Selected excerpt
:::::
Blood glucose levels that are too high can also make physical activity dangerous. If your blood glucose is over 300 mg/dl, or if you have Type 1 diabetes and it is over 250 mg/dl and you have ketones in your urine, physical activity can make your blood glucose level go even higher. In these situations, exercise is best avoided.
Before driving. It is important to check your blood glucose before driving or operating machinery to avoid any situations that could become dangerous if hypoglycemia should occur.
The American Diabetes Association recommends that the frequency and timing of blood glucose self-monitoring be dictated by your particular needs, with the following considerations:
• Daily monitoring is especially important for people who take insulin or a sulfonylurea (glimepiride, glipizide, or glyburide) to monitor for and prevent asymptomatic hypoglycemia.
• Monitoring three or more times daily is recommended for people with Type 1 diabetes.
• For people with Type 2 diabetes, monitoring sufficient to help them reach blood glucose goals and minimize the risks of both high and low blood glucose episodes is recommended.
• In Type 1 or Type 2 diabetes, monitoring more often is recommended when adding to or modifying therapy.
Other situations in which monitoring closely is recommended include when you are ill, as well as if you are taking a drug or undergoing a treatment for a nondiabetes-related condition that can potentially affect your blood glucose levels.
:::::
Source material
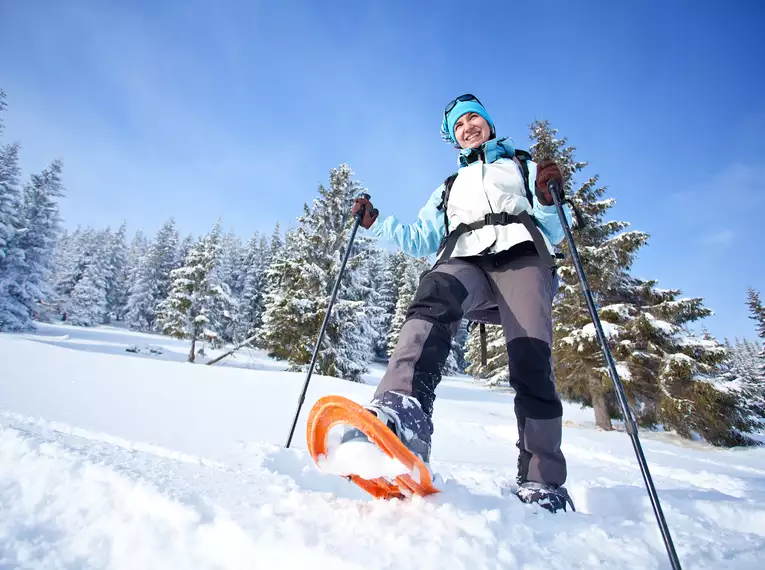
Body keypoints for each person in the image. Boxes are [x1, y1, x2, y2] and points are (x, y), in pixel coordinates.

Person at [347, 94, 574, 513]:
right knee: (435, 292)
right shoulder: (449, 187)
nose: (468, 127)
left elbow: (557, 229)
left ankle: (542, 479)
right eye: (459, 126)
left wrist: (546, 198)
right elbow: (420, 239)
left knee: (531, 361)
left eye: (474, 119)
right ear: (454, 139)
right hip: (464, 257)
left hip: (521, 256)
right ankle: (402, 417)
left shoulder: (519, 166)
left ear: (488, 124)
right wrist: (376, 225)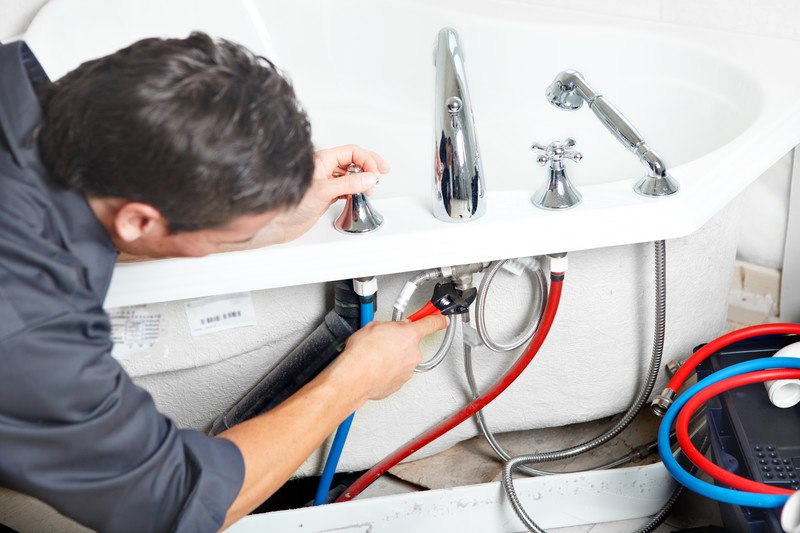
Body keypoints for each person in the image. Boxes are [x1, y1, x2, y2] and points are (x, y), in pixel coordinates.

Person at [0, 32, 447, 531]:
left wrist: (265, 220)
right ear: (139, 221)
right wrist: (355, 380)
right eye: (220, 237)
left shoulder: (22, 96)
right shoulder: (26, 322)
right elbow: (167, 503)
:::::
Directions for this task
Could you continue the passage on blood glucose self-monitoring, picking up right after its final sentence?

Answer box
Using proper technique
To get the most accurate results from your meter, you need to be sure you are using proper technique. Here are some basic steps to follow when checking your blood glucose level:
• Insert the test strip into the meter according to manufacturer’s instructions.
• Wash your hands or other area to be lanced with soap and warm water, and dry well.
• Insert a new lancet into the lancing device.
• Press the lancing device firmly against the skin of the area being lanced.
If fingers are being used, stick the side of your finger rather than the center pad, which is more painful and may not produce enough blood.
• Depending on the type of strip you use, place a drop of blood on the correct spot on the test strip, making sure that you completely cover the required area, or hold the strip to the blood drop until enough is drawn in.
Technique will vary somewhat depending on which meter is used — for instance, some meters are preloaded with multiple test strips or feature a built-in lancing device. It is a good idea to bring your blood glucose meter to regular visits with your diabetes care team to review your technique.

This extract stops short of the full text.